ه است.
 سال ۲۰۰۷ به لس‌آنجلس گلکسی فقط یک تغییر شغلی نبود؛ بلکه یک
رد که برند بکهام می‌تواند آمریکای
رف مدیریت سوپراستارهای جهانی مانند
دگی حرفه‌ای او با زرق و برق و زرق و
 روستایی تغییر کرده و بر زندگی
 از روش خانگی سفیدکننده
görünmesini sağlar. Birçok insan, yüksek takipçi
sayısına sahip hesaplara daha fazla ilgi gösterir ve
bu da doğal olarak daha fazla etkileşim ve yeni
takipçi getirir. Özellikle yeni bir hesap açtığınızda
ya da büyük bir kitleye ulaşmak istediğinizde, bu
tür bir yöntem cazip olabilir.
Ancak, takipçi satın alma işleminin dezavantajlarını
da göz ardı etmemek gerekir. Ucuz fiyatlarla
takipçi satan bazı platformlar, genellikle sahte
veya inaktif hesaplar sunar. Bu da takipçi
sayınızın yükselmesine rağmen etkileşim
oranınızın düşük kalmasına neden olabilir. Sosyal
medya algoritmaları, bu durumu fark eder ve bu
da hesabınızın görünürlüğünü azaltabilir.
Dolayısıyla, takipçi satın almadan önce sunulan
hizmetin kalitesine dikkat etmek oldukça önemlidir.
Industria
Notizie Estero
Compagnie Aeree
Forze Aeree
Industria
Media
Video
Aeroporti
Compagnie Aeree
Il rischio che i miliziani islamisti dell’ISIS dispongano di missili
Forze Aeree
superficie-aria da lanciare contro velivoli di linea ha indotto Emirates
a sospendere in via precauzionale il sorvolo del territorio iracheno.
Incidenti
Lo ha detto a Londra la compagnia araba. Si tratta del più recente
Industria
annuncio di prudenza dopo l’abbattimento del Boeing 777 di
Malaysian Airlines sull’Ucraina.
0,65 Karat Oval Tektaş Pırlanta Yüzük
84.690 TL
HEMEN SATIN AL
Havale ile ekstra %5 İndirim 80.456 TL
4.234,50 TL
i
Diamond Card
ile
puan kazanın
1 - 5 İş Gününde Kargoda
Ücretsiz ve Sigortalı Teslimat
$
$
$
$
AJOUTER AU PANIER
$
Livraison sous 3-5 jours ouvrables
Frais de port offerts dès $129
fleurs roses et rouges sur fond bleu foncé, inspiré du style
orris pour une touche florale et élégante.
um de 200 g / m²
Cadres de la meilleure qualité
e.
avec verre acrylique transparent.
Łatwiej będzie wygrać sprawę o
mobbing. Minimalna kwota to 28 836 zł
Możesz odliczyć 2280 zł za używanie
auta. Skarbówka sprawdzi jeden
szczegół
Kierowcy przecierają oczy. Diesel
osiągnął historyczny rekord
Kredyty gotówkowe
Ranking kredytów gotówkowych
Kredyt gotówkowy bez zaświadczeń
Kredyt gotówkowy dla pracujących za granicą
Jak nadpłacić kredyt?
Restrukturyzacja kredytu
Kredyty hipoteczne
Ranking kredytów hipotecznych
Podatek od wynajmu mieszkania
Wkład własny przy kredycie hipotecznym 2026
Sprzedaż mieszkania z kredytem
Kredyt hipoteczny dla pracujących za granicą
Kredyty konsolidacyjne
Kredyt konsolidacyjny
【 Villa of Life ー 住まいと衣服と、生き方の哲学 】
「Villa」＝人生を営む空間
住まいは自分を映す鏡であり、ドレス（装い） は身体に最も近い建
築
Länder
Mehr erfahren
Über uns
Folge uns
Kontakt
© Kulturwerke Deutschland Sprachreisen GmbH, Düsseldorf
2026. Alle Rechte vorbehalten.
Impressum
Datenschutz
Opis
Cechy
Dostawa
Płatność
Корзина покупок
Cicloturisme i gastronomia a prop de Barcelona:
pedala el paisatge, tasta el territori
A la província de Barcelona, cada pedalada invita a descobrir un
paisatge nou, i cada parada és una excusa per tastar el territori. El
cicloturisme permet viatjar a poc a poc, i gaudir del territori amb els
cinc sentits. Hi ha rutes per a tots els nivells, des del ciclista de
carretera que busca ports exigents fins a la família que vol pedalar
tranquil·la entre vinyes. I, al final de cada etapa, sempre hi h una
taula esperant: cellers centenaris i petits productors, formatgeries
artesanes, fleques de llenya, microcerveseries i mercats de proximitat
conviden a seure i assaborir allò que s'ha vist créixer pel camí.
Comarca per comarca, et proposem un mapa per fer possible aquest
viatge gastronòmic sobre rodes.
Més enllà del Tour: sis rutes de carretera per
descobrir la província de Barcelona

+===+

#### ASSIGNED TASK:
Lines that include the word "daha" are to be extracted from the data above.

#### FINISHED TASK:
sayısına sahip hesaplara daha fazla ilgi gösterir ve
bu da doğal olarak daha fazla etkileşim ve yeni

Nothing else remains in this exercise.